Copy the lines from the one containing "What percentage is" through the end, substituting "plot" for every "chart" and keeping everything else the same. Leave the pictures out of your copy.

Data visualization images
↓

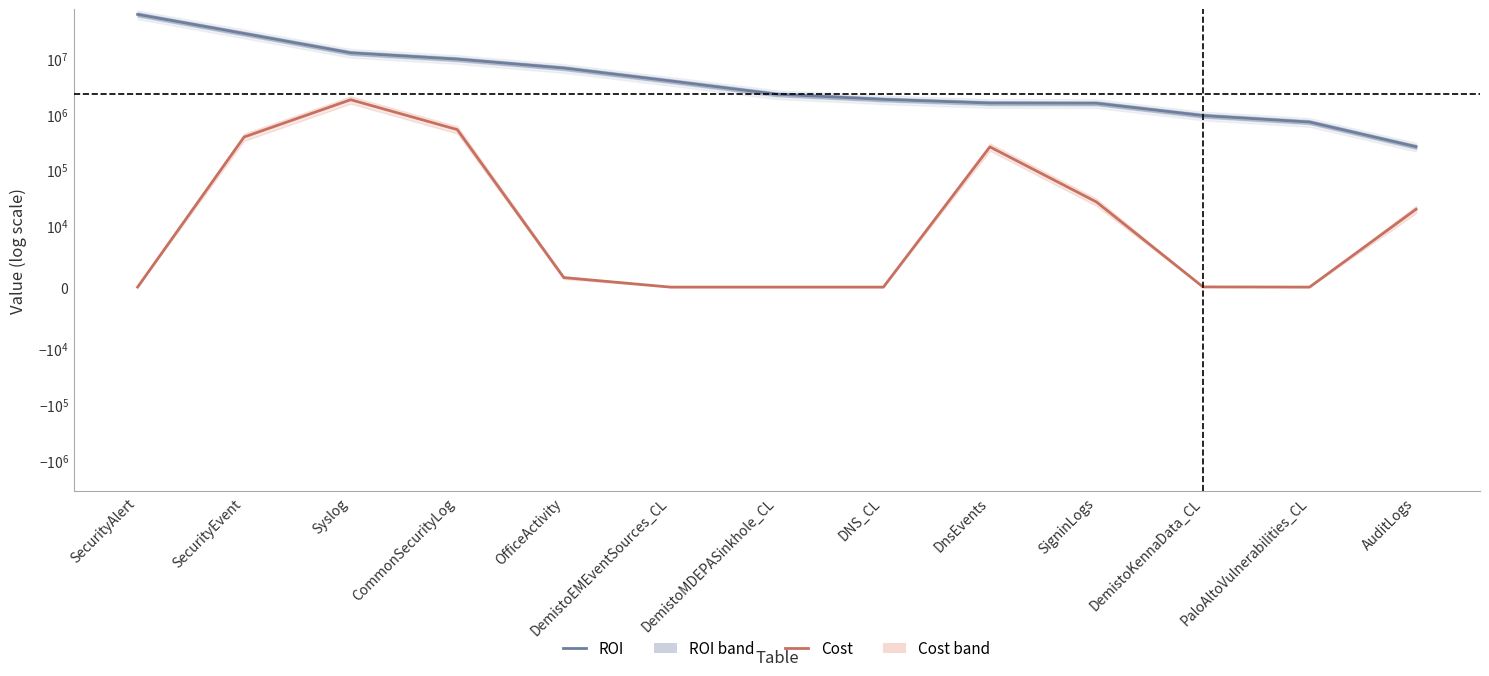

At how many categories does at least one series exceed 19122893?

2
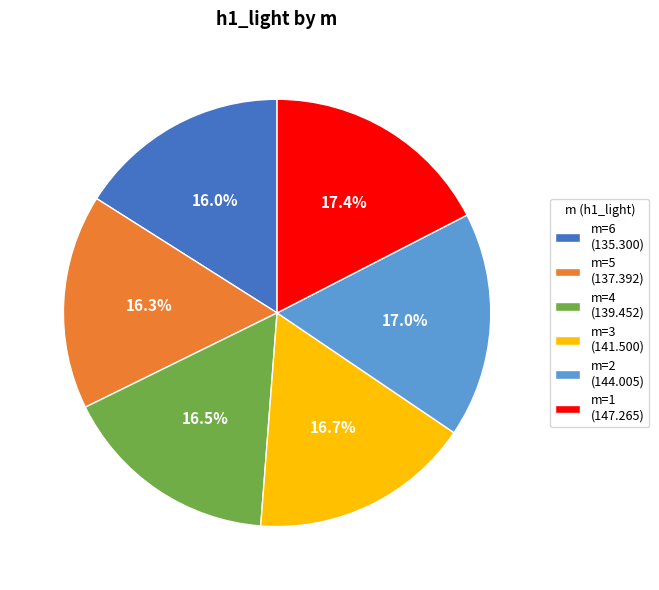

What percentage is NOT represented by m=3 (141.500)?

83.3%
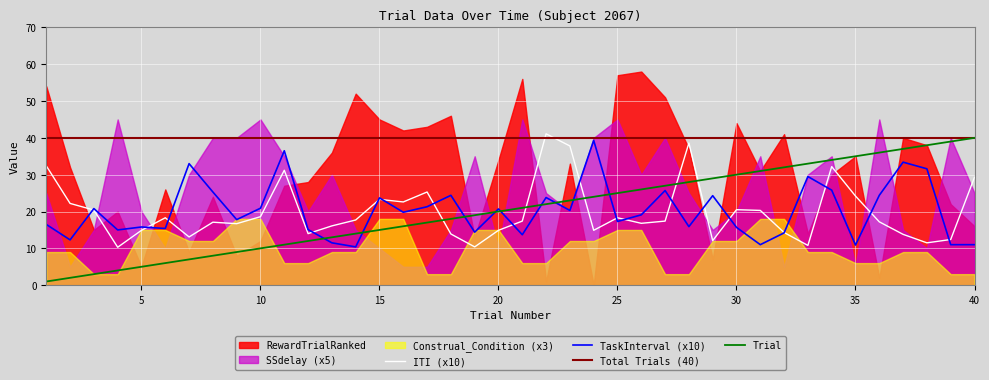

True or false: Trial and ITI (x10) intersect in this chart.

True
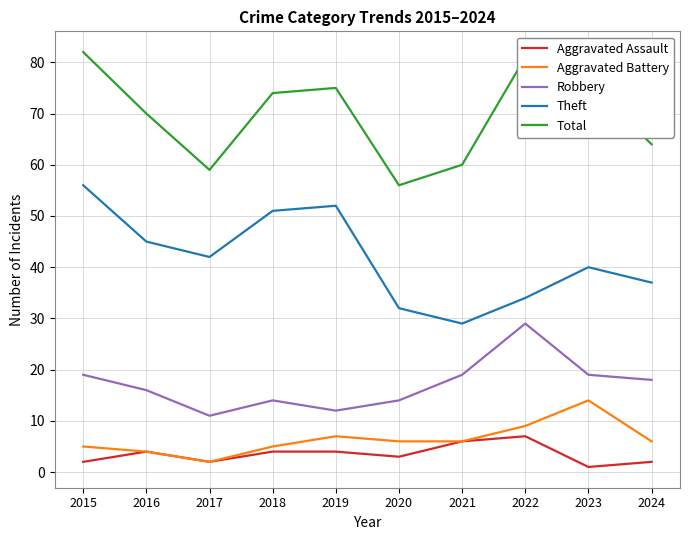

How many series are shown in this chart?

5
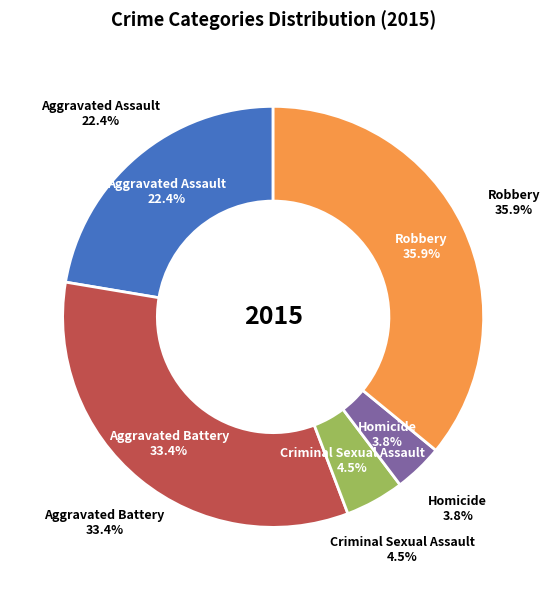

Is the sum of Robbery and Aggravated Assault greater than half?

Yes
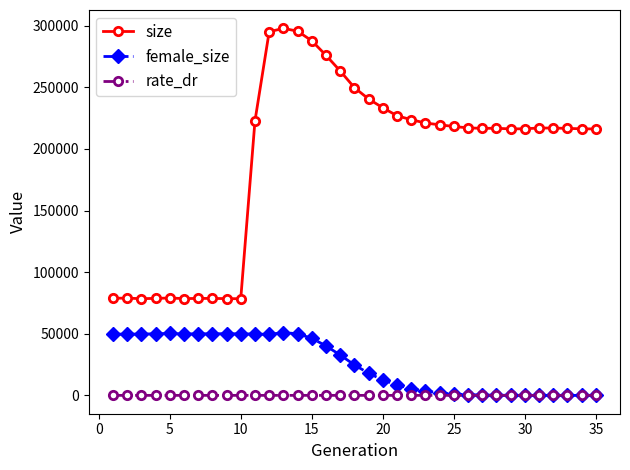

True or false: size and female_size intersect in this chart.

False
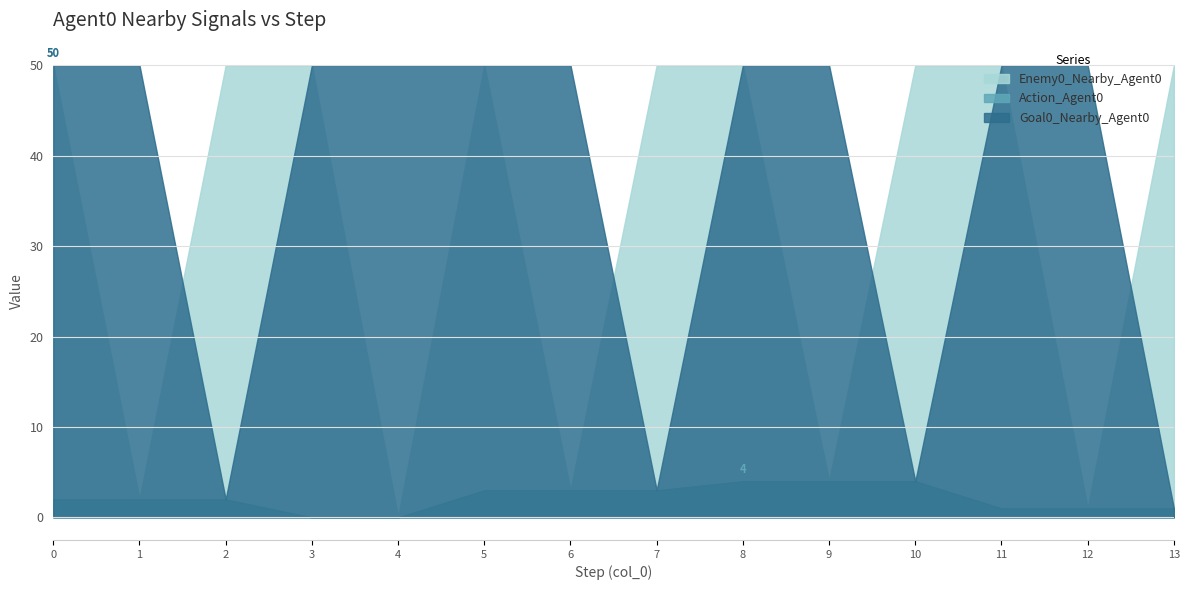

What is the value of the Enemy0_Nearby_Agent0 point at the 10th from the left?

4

↑

_TASK RESPONSE_
What percentage is NOT represented by m=3 (141.500)?

83.3%

True or false: Trial and ITI (x10) intersect in this plot.

True

How many series are shown in this plot?

5

Is the sum of Robbery and Aggravated Assault greater than half?

Yes

True or false: size and female_size intersect in this plot.

False

What is the value of the Enemy0_Nearby_Agent0 point at the 10th from the left?

4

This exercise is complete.